> [What to produce]: Update the article below on legal fees for small real estate raises: rewrite everything from "With the popularity" down to "their individual circumstances.", putting "the internet" wherever "Google" appears.

> [Source text]:
LOS ANGELES, Aug. 14, 2017 /PRNewswire/ -- Last year, attorney Amy Wan, received a call from a real estate developer client who was trying to raise $300,000 from investors to acquire an investment property. When he asked how much the legal services would be, she gave him a flat fee of $10,000. "I remember that he was silent on the phone for a few seconds and I could tell he was crunching the numbers in his head. Ultimately, we both knew he wasn't going end up using an attorney for this deal because the transactional cost just didn't make sense for such a small raise," said Wan. When she talked to the same client a few months later, he told her that he ended up taking funds from investors without any legal documents. "That's not ideal, but I understand why he did it. Taking investment dollars on a handshake agreement is risky for both the project sponsor and investor—if things go sideways or even if the two parties get into a personal dispute, everyone starts pointing fingers and that's when long, expensive lawsuits happen. I couldn't even imagine investing $10,000 of my hard-earned money without receiving some legal documents that clearly lay out what I get."
With the popularity of HGTV and real estate crowdfunding and low-interest rates, many people have been seeking greater returns with real estate investing. Yet, for relatively small projects with equity raises under a few million, sometimes project sponsors attempt to save on legal fees, opting instead to go without legal documents or attempting to use a template they found on Google--which often doesn't suit their individual circumstances.
"I've seen things go bad—even when the deal goes sideways. Anything can happen—the real estate sponsor or one of the business partners could get sick or pass away, putting the project in jeopardy. Maybe they get in a personal dispute with an investor. Maybe they hire poor contractors, or someone accidentally dies on the property during construction. When these things happen and investors realize that they might lose their money, they start taking a good hard look at what they might get back. And when there are no documents (or poorly written documents) to reference, things tend to go south," explains Wan.
While working as a Partner in Crowdfunding Lawyers, a boutique real estate securities law firm, Wan says she began to come face-to-face with the reality that clients doing small raises could not afford her services. "Two things drove me crazy. First, we were drafting client documents manually—even when I knew much of the work could be automated. This contributed to increased cost to the client, major delays in efficiency, and less accessibility of counsel to those working on smaller projects. Secondly, every day, I had entrepreneurs calling me asking for legal help in raising capital from people who I knew could not afford me. I wanted to help them, but quickly realized that I am just one person and that my efforts were not scalable."

> [Given information]:
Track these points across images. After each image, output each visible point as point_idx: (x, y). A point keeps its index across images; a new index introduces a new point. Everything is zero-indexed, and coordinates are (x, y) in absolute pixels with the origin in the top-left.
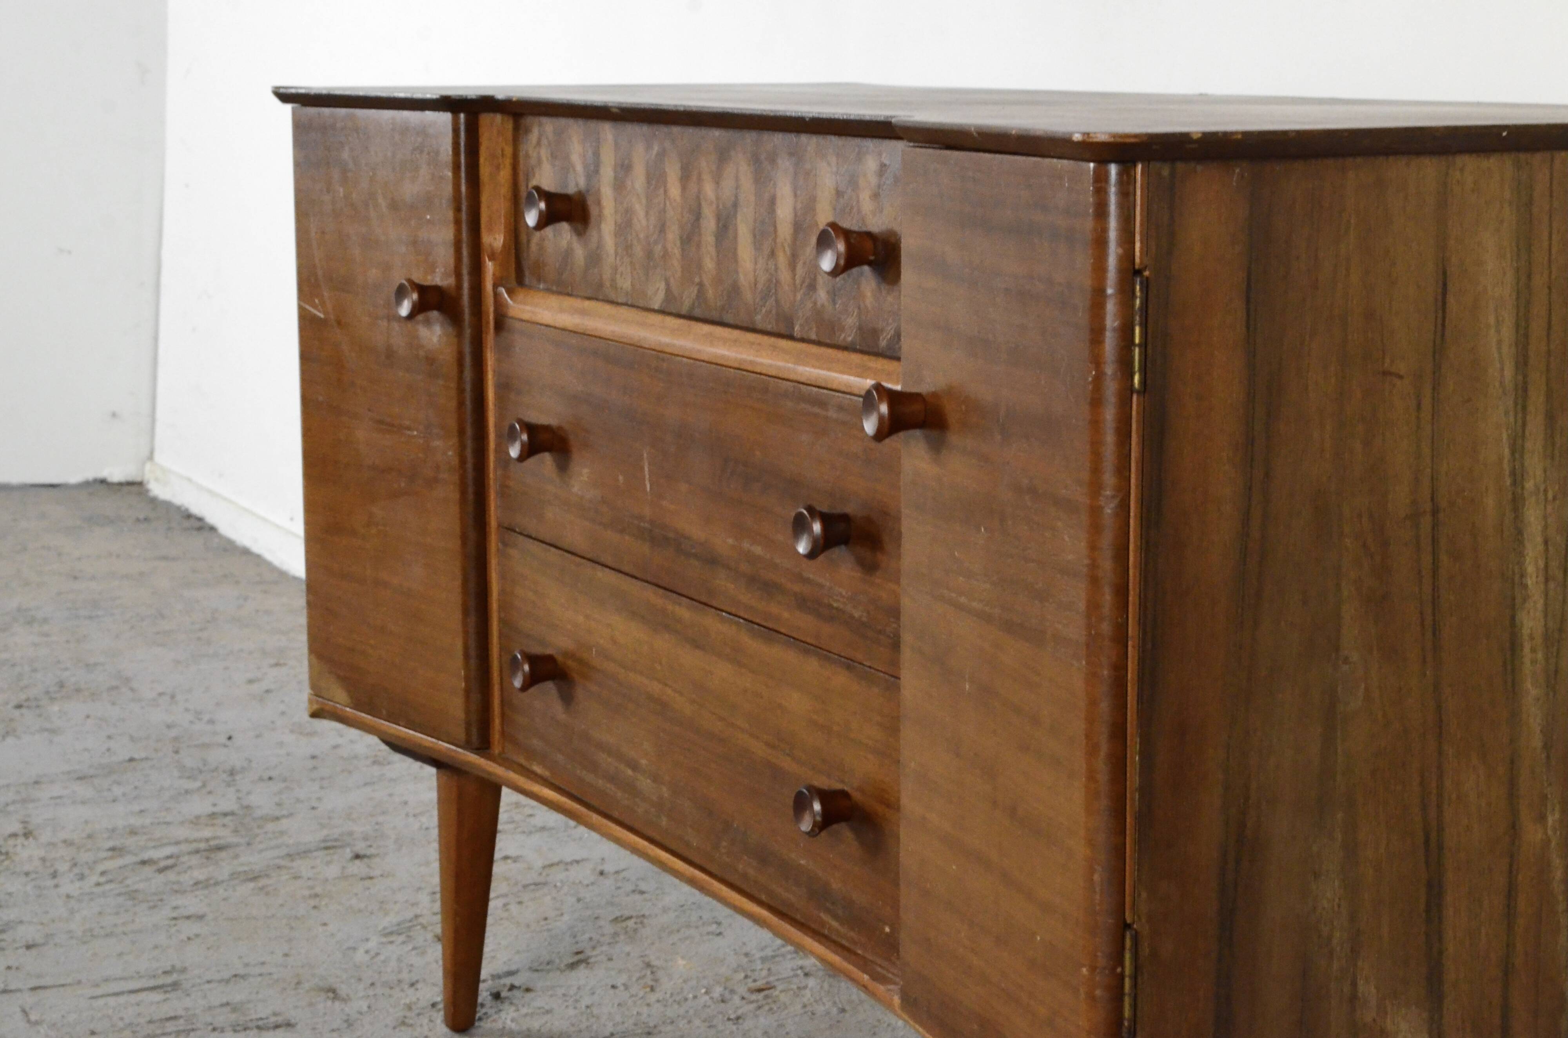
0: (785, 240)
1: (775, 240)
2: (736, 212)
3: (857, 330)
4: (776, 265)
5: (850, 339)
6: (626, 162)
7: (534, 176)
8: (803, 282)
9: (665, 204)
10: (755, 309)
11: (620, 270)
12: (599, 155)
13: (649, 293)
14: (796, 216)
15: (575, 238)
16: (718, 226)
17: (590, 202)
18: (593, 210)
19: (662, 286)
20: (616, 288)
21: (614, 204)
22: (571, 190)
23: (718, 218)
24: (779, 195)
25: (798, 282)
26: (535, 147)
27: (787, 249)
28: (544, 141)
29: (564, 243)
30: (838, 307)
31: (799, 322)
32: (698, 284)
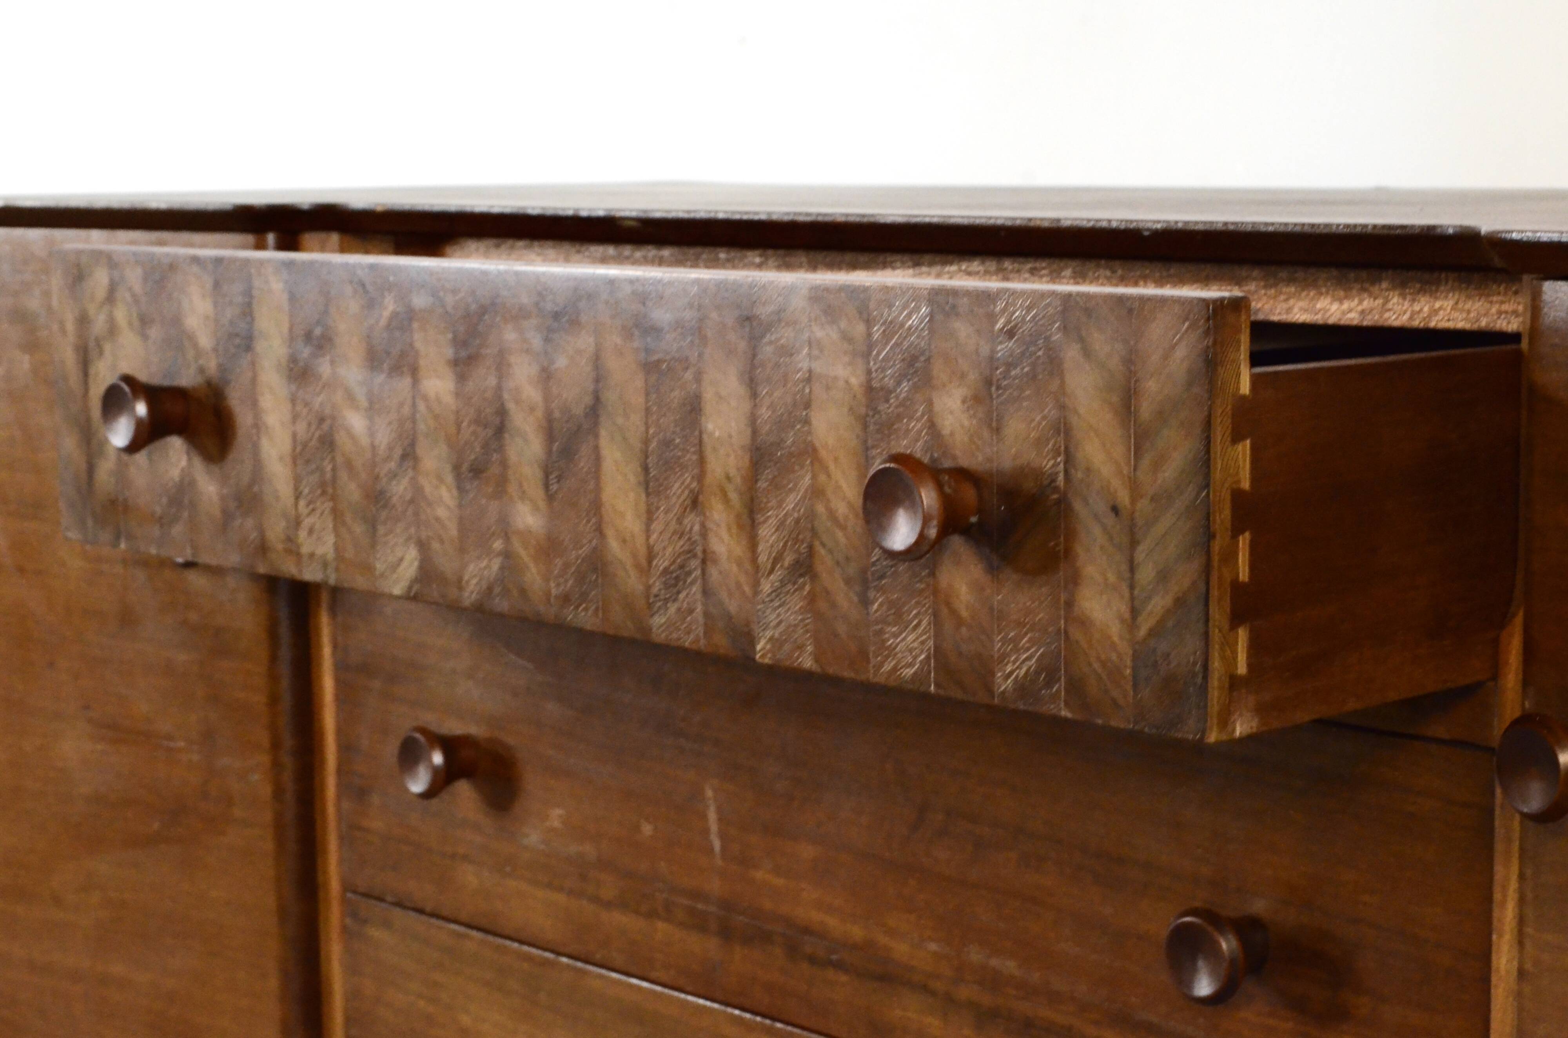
0: (728, 478)
1: (700, 477)
2: (596, 424)
3: (928, 658)
4: (703, 525)
5: (909, 672)
6: (318, 331)
7: (101, 353)
8: (776, 561)
9: (414, 405)
10: (650, 605)
11: (307, 522)
12: (253, 320)
13: (380, 566)
14: (755, 432)
15: (198, 464)
16: (549, 452)
17: (235, 400)
18: (243, 418)
19: (412, 556)
20: (298, 555)
21: (290, 406)
22: (187, 379)
23: (550, 432)
24: (708, 394)
25: (763, 558)
26: (103, 304)
27: (733, 496)
28: (123, 294)
29: (175, 473)
30: (876, 611)
31: (769, 634)
32: (499, 554)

> [Final answer]:
With the popularity of HGTV and real estate crowdfunding and low-interest rates, many people have been seeking greater returns with real estate investing. Yet, for relatively small projects with equity raises under a few million, sometimes project sponsors attempt to save on legal fees, opting instead to go without legal documents or attempting to use a template they found on the internet--which often doesn't suit their individual circumstances.